(Extracted page text data)
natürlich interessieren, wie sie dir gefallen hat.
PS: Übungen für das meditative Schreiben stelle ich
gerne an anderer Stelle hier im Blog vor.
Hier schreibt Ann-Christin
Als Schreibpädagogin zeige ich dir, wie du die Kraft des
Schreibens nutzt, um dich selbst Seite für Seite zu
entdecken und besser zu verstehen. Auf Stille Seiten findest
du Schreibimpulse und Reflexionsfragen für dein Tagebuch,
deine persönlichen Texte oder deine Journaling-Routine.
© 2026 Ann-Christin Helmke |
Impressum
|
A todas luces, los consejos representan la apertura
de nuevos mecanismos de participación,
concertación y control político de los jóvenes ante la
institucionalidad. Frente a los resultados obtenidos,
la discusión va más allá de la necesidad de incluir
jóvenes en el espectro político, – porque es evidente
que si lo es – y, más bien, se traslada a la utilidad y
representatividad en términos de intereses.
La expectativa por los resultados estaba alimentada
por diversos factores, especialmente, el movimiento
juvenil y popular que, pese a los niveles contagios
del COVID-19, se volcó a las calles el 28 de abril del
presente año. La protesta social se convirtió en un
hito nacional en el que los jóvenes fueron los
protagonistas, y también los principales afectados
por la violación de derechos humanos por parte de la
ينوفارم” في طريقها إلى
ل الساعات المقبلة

# Required work:
Set the records above down again. Match them exactly.

# Solution below:
natürlich interessieren, wie sie dir gefallen hat.
PS: Übungen für das meditative Schreiben stelle ich
gerne an anderer Stelle hier im Blog vor.
Hier schreibt Ann-Christin
Als Schreibpädagogin zeige ich dir, wie du die Kraft des
Schreibens nutzt, um dich selbst Seite für Seite zu
entdecken und besser zu verstehen. Auf Stille Seiten findest
du Schreibimpulse und Reflexionsfragen für dein Tagebuch,
deine persönlichen Texte oder deine Journaling-Routine.
© 2026 Ann-Christin Helmke |
Impressum
|
A todas luces, los consejos representan la apertura
de nuevos mecanismos de participación,
concertación y control político de los jóvenes ante la
institucionalidad. Frente a los resultados obtenidos,
la discusión va más allá de la necesidad de incluir
jóvenes en el espectro político, – porque es evidente
que si lo es – y, más bien, se traslada a la utilidad y
representatividad en términos de intereses.
La expectativa por los resultados estaba alimentada
por diversos factores, especialmente, el movimiento
juvenil y popular que, pese a los niveles contagios
del COVID-19, se volcó a las calles el 28 de abril del
presente año. La protesta social se convirtió en un
hito nacional en el que los jóvenes fueron los
protagonistas, y también los principales afectados
por la violación de derechos humanos por parte de la
ينوفارم” في طريقها إلى
ل الساعات المقبلة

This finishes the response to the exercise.